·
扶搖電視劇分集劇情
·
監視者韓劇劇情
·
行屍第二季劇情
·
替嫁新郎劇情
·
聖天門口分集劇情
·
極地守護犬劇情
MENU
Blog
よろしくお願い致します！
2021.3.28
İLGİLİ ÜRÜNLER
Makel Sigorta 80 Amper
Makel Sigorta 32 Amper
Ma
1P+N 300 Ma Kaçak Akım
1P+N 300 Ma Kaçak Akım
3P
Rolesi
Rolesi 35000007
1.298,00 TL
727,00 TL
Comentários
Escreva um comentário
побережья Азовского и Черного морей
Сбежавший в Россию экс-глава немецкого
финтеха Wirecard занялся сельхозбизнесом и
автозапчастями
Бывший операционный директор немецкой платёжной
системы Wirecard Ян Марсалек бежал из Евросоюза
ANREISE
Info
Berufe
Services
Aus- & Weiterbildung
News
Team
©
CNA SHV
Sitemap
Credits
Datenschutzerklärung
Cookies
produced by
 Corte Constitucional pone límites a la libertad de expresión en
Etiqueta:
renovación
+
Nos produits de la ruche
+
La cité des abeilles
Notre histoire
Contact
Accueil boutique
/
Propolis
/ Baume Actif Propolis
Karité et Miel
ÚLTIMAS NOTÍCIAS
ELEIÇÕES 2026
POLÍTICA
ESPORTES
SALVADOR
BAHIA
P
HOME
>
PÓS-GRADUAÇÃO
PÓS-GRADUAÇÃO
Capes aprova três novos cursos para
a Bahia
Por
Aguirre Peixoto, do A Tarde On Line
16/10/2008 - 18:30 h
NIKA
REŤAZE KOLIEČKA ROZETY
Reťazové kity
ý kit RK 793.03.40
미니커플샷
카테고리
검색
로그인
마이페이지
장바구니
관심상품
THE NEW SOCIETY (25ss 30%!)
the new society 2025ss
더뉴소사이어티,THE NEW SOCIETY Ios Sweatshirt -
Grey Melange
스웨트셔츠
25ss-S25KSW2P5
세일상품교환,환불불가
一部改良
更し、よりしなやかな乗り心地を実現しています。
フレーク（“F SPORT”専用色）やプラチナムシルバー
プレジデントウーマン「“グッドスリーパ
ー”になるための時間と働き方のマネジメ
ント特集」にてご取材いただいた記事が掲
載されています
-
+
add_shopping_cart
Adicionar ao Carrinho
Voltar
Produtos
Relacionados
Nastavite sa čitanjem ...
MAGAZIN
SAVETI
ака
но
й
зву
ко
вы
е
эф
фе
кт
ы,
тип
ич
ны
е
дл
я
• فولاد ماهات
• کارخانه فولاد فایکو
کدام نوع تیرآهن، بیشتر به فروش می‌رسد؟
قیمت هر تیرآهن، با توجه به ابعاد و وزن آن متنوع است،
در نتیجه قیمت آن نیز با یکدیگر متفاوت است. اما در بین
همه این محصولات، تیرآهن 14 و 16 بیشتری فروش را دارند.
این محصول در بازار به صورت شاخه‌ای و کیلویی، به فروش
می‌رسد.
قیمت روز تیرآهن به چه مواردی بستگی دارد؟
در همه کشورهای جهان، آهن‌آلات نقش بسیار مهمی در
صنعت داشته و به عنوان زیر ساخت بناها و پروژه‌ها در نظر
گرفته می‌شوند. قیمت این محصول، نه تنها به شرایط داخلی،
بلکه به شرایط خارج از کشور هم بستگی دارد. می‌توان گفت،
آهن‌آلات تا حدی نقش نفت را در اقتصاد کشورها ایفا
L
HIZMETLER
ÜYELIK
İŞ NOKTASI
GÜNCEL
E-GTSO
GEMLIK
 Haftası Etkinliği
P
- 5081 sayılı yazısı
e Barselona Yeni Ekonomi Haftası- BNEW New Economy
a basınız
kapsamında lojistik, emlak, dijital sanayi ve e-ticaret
.....
Output the records above, each one exactly, with none left out.

**Answer below**
·
扶搖電視劇分集劇情
·
監視者韓劇劇情
·
行屍第二季劇情
·
替嫁新郎劇情
·
聖天門口分集劇情
·
極地守護犬劇情
MENU
Blog
よろしくお願い致します！
2021.3.28
İLGİLİ ÜRÜNLER
Makel Sigorta 80 Amper
Makel Sigorta 32 Amper
Ma
1P+N 300 Ma Kaçak Akım
1P+N 300 Ma Kaçak Akım
3P
Rolesi
Rolesi 35000007
1.298,00 TL
727,00 TL
Comentários
Escreva um comentário
побережья Азовского и Черного морей
Сбежавший в Россию экс-глава немецкого
финтеха Wirecard занялся сельхозбизнесом и
автозапчастями
Бывший операционный директор немецкой платёжной
системы Wirecard Ян Марсалек бежал из Евросоюза
ANREISE
Info
Berufe
Services
Aus- & Weiterbildung
News
Team
©
CNA SHV
Sitemap
Credits
Datenschutzerklärung
Cookies
produced by
 Corte Constitucional pone límites a la libertad de expresión en
Etiqueta:
renovación
+
Nos produits de la ruche
+
La cité des abeilles
Notre histoire
Contact
Accueil boutique
/
Propolis
/ Baume Actif Propolis
Karité et Miel
ÚLTIMAS NOTÍCIAS
ELEIÇÕES 2026
POLÍTICA
ESPORTES
SALVADOR
BAHIA
P
HOME
>
PÓS-GRADUAÇÃO
PÓS-GRADUAÇÃO
Capes aprova três novos cursos para
a Bahia
Por
Aguirre Peixoto, do A Tarde On Line
16/10/2008 - 18:30 h
NIKA
REŤAZE KOLIEČKA ROZETY
Reťazové kity
ý kit RK 793.03.40
미니커플샷
카테고리
검색
로그인
마이페이지
장바구니
관심상품
THE NEW SOCIETY (25ss 30%!)
the new society 2025ss
더뉴소사이어티,THE NEW SOCIETY Ios Sweatshirt -
Grey Melange
스웨트셔츠
25ss-S25KSW2P5
세일상품교환,환불불가
一部改良
更し、よりしなやかな乗り心地を実現しています。
フレーク（“F SPORT”専用色）やプラチナムシルバー
プレジデントウーマン「“グッドスリーパ
ー”になるための時間と働き方のマネジメ
ント特集」にてご取材いただいた記事が掲
載されています
-
+
add_shopping_cart
Adicionar ao Carrinho
Voltar
Produtos
Relacionados
Nastavite sa čitanjem ...
MAGAZIN
SAVETI
ака
но
й
зву
ко
вы
е
эф
фе
кт
ы,
тип
ич
ны
е
дл
я
• فولاد ماهات
• کارخانه فولاد فایکو
کدام نوع تیرآهن، بیشتر به فروش می‌رسد؟
قیمت هر تیرآهن، با توجه به ابعاد و وزن آن متنوع است،
در نتیجه قیمت آن نیز با یکدیگر متفاوت است. اما در بین
همه این محصولات، تیرآهن 14 و 16 بیشتری فروش را دارند.
این محصول در بازار به صورت شاخه‌ای و کیلویی، به فروش
می‌رسد.
قیمت روز تیرآهن به چه مواردی بستگی دارد؟
در همه کشورهای جهان، آهن‌آلات نقش بسیار مهمی در
صنعت داشته و به عنوان زیر ساخت بناها و پروژه‌ها در نظر
گرفته می‌شوند. قیمت این محصول، نه تنها به شرایط داخلی،
بلکه به شرایط خارج از کشور هم بستگی دارد. می‌توان گفت،
آهن‌آلات تا حدی نقش نفت را در اقتصاد کشورها ایفا
L
HIZMETLER
ÜYELIK
İŞ NOKTASI
GÜNCEL
E-GTSO
GEMLIK
 Haftası Etkinliği
P
- 5081 sayılı yazısı
e Barselona Yeni Ekonomi Haftası- BNEW New Economy
a basınız
kapsamında lojistik, emlak, dijital sanayi ve e-ticaret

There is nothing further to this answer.